Maybe I need to run over and help Rachel scrub her floors with vinegar.

-Karen261755_10150290602379874_2436766_n - Version 2

For Starters

An introduction to my mom life.

It’s my son’s first year working as an actor in New York City. Even though he has lived in NYC since starting college in 2009, there still are days I am certain that he has somehow fallen in harm’s way and perhaps THIS TIME, he is lying unconscious and in mortal peril in a hospital or the subway or possibly the morgue (which would obviously mean way more than unconscious), but no one knows that they are supposed to call and inform his mother.  It does help, at least temporarily, when my son returns my phone calls or responds to text messages with “I’m okay, mom!” But like Rachel, I am usually very worried that something is terribly wrong unless I’ve talked to him in the last hour. Did I mention that he’s 22 and not an infant?

This parenting gig is the most overwhelming experience of my life to date and I wouldn’t change any of it for anything. It is full of wonder and love and joy so intense, I think my heart might burst. BUT (and there always is a BUT ), to balance the joy and awe, there is also this equally intense “worry and fret” thing that comes along with it. In these past 22+ years, my mind has been flooded with concerns both mundane and huge that center around the well-being and happiness of my now adult son…and it doesn’t seem to end no matter how many birthday candles we blow out each year. And like Rachel, there has been a lot of walking forward, putting one foot in front of the other, and trying to do the next right thing as a mom.

And in my experience, there is a lot of talking to/debating with yourself involved in being a mom (see Rachel’s thoughts 1-4). That’s why I believe it is important to talk to other moms and ask questions and then just GO WITH YOUR GUT.

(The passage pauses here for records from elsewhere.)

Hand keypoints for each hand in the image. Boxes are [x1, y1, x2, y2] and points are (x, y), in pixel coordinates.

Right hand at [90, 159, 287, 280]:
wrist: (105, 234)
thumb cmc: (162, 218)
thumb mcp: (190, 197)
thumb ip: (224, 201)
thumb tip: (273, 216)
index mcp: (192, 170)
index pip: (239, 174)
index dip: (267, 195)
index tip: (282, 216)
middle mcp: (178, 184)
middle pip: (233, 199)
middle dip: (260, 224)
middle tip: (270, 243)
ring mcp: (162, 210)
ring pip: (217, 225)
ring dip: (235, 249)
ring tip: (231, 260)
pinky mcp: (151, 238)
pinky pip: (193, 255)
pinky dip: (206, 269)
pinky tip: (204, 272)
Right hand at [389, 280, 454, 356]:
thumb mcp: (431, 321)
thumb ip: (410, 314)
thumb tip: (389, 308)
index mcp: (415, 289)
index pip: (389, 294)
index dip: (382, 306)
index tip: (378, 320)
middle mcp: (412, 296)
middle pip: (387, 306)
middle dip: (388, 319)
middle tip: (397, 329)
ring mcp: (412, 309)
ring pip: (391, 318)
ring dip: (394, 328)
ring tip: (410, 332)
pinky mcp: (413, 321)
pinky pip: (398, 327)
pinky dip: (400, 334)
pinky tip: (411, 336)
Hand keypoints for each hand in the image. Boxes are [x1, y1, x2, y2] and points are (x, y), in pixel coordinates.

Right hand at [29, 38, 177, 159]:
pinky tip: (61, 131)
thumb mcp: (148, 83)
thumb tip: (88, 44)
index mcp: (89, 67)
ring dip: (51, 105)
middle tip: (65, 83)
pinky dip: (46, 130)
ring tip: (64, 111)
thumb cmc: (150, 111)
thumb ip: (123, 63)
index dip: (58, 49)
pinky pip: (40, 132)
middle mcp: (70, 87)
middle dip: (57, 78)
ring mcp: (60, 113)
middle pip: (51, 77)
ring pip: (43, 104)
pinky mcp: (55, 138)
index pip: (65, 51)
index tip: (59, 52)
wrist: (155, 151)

I was a lawyer with an active law practice when my son was born and went back to work when he was 3 months old. I needed to pay the mortgage (my son’s dad was a young resident at University of Chicago hospitals), put food on the table and make the car payment. I compartmentalized and kept putting one foot in front of the other, but I worked to make it home as early as possible and to work from home whenever I could. Much of the time, I will admit, I was miserable – torn between being with my beautiful boy and doing what needed to be done at work. I worked out what was, in retrospect, an incredible daycare situation with Nick in a wonderful home daycare setting where he grew and developed skill sets I would never have been able to teach him (hitting baseballs, shooting free throws, fielding ground balls).

But I never stopped missing him. There was always a little bit of grief in my heart everyday. My head saw the benefits of working mom but my heart never quite believed it.

But day care moves into before/after-school care in the blink of an eye. We got lucky there as well. Miss Debbie, our angel. I learned as a parent there are many angels out there ready to help us parent. That village thing. And then after-school sports practices and games, theater rehearsals, band concerts take the place of the caretakers…and then they go to college. Sometimes 800 miles away from home. And still, there was and is a little bit of grief in my heart everyday. Because no matter how old, our children are still our children. And as parents we start letting go from day 1, whether we work outside the home or stay at home.

And the letting go is never ever easy for any mom. Because being a mom is hard work.